Rechter Umsturz und wachsender Widerstand in Brasilien

Gangster am Ruder

Peter Steiniger

Es ist ein Drama. Mit der – theoretisch vorläufigen – Suspendierung der Präsidentin Dilma Rousseff von der Arbeiterpartei (PT) aufgrund der Einleitung eines Amtsenthebungsverfahrens ging eine Ära zu Ende. Mehr als zwölf Jahre lang bestimmten von der PT geführte Regierungen die große Linie der Politik Brasiliens. Mit Sozialprogrammen, die weltweite Anerkennung fanden, wie „Bolsa Familia“ und „Fome Zero“, konnten diese die extreme Armut und den Hunger zurückdrängen. Dank der Politik Rousseffs und vor allem ihres Vorgängers im höchsten Staatsamt, Lula da Silva, verbesserten sich die Lebensbedingungen für Millionen Brasilianer. Menschen aus den unteren Schichten erhielten Zugang zu Bildung und Gesundheit. Auf der Weltbühne spielte Brasilien eine wichtige, selbstbestimmte Rolle im Rahmen der BRICS-Staaten.

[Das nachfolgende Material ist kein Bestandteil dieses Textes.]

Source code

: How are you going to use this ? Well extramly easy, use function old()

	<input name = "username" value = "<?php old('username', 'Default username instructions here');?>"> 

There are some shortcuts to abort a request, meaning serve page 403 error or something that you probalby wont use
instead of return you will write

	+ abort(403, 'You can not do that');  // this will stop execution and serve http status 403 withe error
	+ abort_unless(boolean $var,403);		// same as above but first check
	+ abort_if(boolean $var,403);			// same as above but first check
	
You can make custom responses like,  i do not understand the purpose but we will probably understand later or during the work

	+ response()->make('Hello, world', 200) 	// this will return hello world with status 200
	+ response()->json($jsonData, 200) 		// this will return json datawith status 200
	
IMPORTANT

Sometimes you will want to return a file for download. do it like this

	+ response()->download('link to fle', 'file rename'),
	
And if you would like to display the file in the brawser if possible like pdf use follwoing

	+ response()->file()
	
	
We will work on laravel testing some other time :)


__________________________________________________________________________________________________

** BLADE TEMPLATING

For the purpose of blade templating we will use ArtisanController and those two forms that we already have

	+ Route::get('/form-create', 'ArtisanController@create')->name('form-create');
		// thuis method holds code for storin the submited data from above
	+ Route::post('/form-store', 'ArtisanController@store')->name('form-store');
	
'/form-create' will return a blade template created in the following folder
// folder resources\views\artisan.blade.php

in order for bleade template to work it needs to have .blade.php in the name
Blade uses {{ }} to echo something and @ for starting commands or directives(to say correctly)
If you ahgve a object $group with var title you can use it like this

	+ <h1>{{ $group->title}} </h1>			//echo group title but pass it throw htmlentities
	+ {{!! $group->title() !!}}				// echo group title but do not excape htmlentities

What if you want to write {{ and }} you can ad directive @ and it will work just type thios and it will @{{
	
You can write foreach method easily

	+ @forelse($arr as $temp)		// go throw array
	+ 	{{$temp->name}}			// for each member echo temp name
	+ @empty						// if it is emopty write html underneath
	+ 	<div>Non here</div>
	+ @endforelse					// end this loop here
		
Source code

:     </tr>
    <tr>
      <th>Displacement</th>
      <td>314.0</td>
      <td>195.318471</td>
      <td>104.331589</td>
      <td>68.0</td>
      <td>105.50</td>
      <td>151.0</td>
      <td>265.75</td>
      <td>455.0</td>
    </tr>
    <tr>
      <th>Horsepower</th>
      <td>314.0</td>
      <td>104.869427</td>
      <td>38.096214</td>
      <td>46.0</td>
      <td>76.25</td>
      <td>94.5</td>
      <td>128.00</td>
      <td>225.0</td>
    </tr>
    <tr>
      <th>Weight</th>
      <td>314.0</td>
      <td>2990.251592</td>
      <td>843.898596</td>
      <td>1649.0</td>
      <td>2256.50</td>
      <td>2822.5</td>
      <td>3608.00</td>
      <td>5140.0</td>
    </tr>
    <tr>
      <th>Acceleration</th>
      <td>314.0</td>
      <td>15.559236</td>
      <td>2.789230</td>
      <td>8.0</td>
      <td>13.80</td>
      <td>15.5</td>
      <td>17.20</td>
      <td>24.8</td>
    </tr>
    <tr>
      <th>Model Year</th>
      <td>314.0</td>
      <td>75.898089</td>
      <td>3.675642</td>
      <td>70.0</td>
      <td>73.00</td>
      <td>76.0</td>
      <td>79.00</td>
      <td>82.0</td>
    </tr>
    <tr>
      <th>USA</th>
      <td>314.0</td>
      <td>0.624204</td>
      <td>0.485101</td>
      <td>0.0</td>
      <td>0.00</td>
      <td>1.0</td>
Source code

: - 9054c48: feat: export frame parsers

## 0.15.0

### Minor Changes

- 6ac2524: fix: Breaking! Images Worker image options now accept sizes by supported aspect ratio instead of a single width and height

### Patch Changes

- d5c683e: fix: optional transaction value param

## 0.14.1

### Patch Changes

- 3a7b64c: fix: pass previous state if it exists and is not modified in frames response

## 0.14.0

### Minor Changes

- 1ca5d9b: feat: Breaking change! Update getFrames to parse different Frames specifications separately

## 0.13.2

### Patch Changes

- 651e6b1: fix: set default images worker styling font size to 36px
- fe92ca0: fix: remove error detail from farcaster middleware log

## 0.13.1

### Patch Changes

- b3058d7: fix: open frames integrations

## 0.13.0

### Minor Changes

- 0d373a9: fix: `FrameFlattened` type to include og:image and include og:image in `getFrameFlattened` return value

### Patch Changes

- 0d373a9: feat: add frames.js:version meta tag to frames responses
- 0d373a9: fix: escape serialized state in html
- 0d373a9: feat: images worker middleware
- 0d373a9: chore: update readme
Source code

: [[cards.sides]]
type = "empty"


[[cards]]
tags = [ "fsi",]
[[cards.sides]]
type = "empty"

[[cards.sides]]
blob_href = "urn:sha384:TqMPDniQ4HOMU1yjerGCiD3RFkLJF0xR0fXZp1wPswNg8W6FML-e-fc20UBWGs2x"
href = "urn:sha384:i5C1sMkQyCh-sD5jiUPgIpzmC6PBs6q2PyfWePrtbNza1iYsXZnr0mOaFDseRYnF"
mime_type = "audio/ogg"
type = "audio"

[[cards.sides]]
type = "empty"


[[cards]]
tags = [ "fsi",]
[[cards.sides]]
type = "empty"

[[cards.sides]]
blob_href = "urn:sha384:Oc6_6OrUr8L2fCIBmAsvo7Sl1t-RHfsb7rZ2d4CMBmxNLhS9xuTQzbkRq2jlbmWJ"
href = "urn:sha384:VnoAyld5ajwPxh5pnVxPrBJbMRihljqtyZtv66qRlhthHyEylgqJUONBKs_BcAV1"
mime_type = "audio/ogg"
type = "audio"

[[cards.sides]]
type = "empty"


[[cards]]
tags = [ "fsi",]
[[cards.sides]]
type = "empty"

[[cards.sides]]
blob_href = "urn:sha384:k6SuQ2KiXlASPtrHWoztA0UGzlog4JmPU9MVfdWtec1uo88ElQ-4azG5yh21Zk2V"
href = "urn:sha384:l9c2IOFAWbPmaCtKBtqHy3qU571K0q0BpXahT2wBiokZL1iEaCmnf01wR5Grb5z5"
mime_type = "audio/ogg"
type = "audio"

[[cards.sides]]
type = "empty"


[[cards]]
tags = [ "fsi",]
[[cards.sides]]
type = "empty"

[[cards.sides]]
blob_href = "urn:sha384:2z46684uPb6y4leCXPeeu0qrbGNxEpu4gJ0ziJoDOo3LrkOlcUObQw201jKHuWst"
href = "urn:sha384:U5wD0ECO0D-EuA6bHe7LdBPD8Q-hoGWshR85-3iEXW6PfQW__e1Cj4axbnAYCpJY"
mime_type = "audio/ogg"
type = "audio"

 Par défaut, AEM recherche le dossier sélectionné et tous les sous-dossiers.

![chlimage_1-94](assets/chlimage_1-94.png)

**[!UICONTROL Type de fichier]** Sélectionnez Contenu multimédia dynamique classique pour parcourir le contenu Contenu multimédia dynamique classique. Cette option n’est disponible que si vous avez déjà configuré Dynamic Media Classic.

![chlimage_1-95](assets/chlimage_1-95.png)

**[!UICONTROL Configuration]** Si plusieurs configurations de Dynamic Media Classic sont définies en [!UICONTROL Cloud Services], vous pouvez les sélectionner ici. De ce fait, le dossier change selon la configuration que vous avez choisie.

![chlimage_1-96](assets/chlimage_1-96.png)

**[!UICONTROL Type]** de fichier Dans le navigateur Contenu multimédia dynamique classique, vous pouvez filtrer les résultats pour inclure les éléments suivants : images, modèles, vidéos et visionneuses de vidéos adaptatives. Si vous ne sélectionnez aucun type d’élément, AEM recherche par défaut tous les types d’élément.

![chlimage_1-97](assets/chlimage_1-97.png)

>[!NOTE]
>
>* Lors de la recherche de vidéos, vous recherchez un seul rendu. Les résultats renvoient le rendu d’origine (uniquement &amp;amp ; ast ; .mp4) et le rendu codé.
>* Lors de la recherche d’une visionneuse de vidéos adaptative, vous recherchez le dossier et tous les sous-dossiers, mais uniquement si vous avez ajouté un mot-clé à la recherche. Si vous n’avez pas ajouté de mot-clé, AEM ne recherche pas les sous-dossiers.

Protestgeschrei und Gejohle reaktionärer Abgeordneter

„Liebe Abgeordnete, das hier ist nicht anderes als ein Putsch“, ruft Generalbundesanwalt José Cardozo in die Menge. Er stellte sich hinter Präsidentin Dilma Rousseff. Seine Worte gingen unter im Protestgeschrei und Gejohle reaktionärer Abgeordneter.

Rousseffs Stelle nimmt nun als Interimspräsident ihr Stellvertreter Michel Temer von der Partei der Demokratischen Bewegung (PMDB) ein. Für September wird mit einer endgültigen Entscheidung über die Absetzung Rousseffs gerechnet. Die PMDB, ein rechtsliberales Sammelbecken, das sich den Meistbietenden andient, hatte Ende März die Koalition mit der Arbeiterpartei aufgekündigt. Temer, längst Teil eines Komplotts gegen Rousseff, hat eine „Regierung der nationalen Rettung“ berufen. In seinem Kabinett sitzt nun auch die bisherige rechte Opposition, die bei den Präsidentschaftswahlen im Oktober 2014 unterlag. Es ist ein reaktionärer Club weißer Männer, der eine politische 180-Grad-Wende anführt. Der neue Justizminister Alexandre de Moraes (PSDB) war früher Anwalt des Verbrechersyndikats PCC und machte sich zuletzt als Sekretär für öffentliche Sicherheit im Bundesstaat São Paulo als Hardliner einen Namen, der die Militärpolizei gern brutal auf linke Demonstrationen hetzte. Die Landwirtschaftspolitik liegt in den Händen des Soja-Königs Blairo Maggi. Im Staatsdienst laufen politische Säuberungen an. Das von Temer formulierte Programm „Eine Brücke in die Zukunft“ zielt auf einen neoliberalen Schock mit einer Welle von Privatisierungen und der Demontage sozialer Errungenschaften. Das Rentenalter soll steigen und das Arbeitsrecht „flexibilisiert“, also weiter ausgehöhlt werden. Sofort angesetzt wurde der Rotstift beim geplanten Bau von Sozialwohnungen.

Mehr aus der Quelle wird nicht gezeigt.